Prepare Freezer Bags: Add ingredients directly to freezer bag and separate storage bags (no mixing required!) and freeze until you’re ready to cook. Be sure to freeze the main ingredients in a large freezer bag and the vegetables in separate small storage bags.
To Cook: Determine the appliance you will use to cook this recipe and, once decided, follow the “Instant Pot Instructions” or “Slow Cooker Instructions” as written below.
Instant Pot Instructions: Add frozen ingredients to your Instant Pot insert, set Instant Pot to “Manual” and set the timer for 110 minutes. After cooking, allow the Instant Pot to naturally release pressure. Once you can unscrew the lid of the Instant Pot, it’s fully depressurized. Add in radishes and celery, screw lid back on, and set Instant Pot to “Manual” for additional 1 minute. After cooking, manually depressurize (“quick release”) Instant Pot by opening steaming valve before removing the lid. Move on to “Final Steps” as written below.
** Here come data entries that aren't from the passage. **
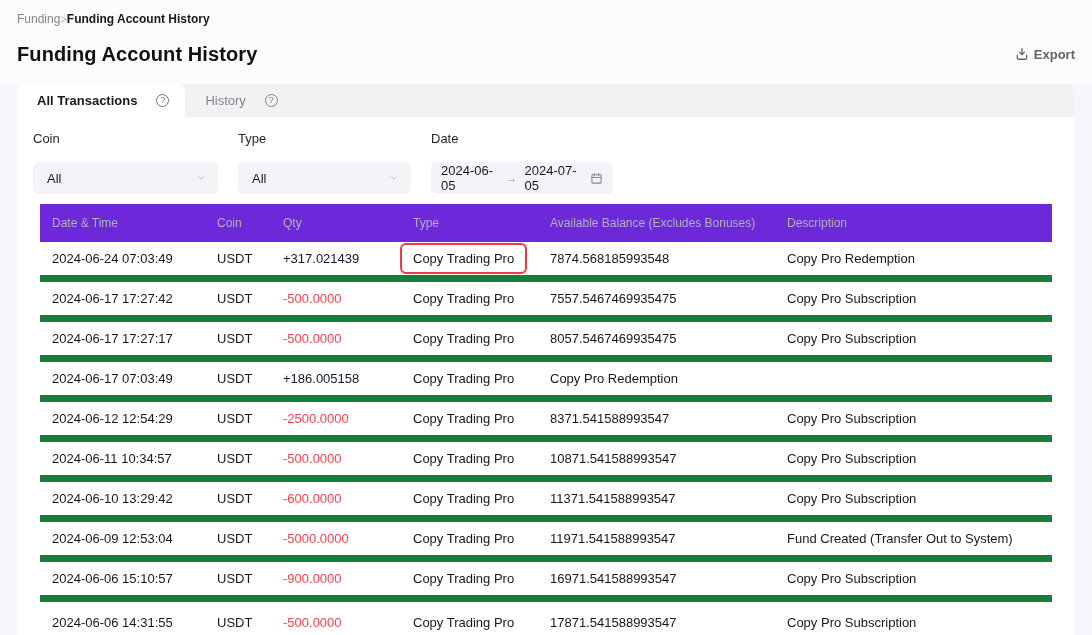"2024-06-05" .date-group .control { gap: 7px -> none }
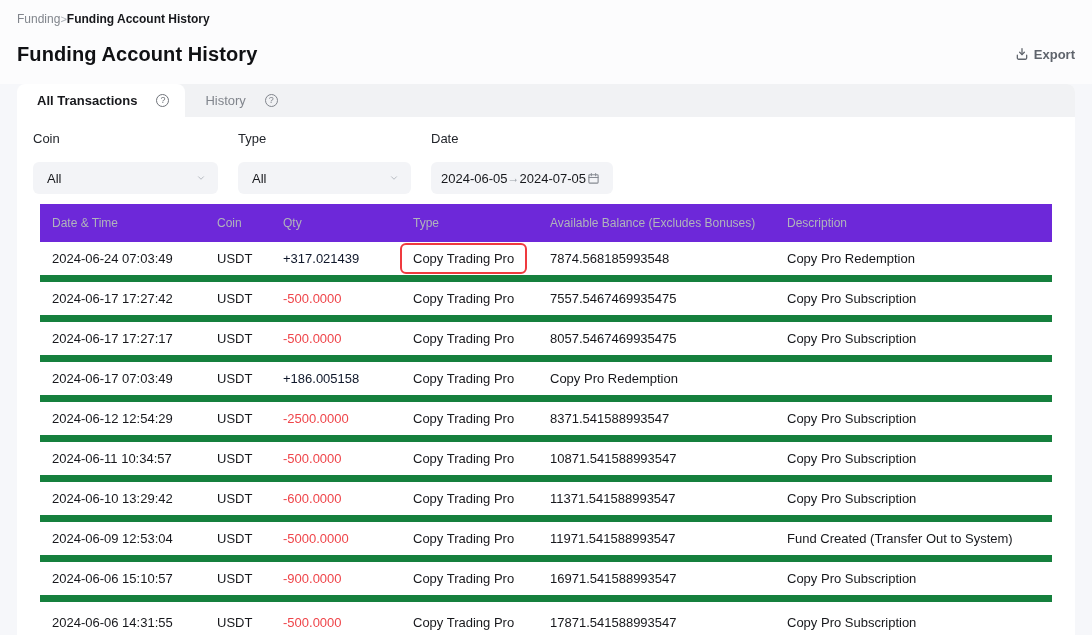"Date & Time" .thead { background: #6d28d9 -> #701a75 }
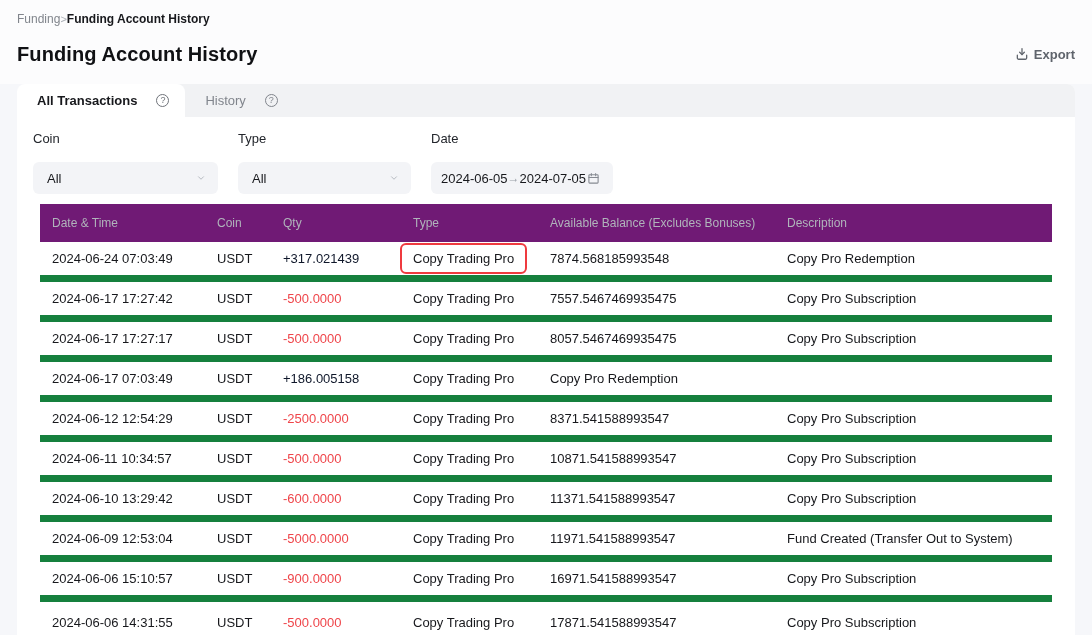"Available Balance (Excludes Bonuses)" div { order: before "Description" -> after "Description" }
Slow Cooker Instructions: Thaw ingredients in the refrigerator (this may take upwards of 1 day). Add thawed ingredients from large freezer bag to your slow cooker, set to cook for 8 hours on low. Stir in radishes and celery to slow cooker with 2 hours remaining. Move on to “Final Steps” as written below.
Final Steps: Using tongs, transfer meat from Instant Pot to bowl. Using forks, shred meat before returning shredded meat back to Instant Pot. Serve pot roast in bowls and garnish with fresh thyme.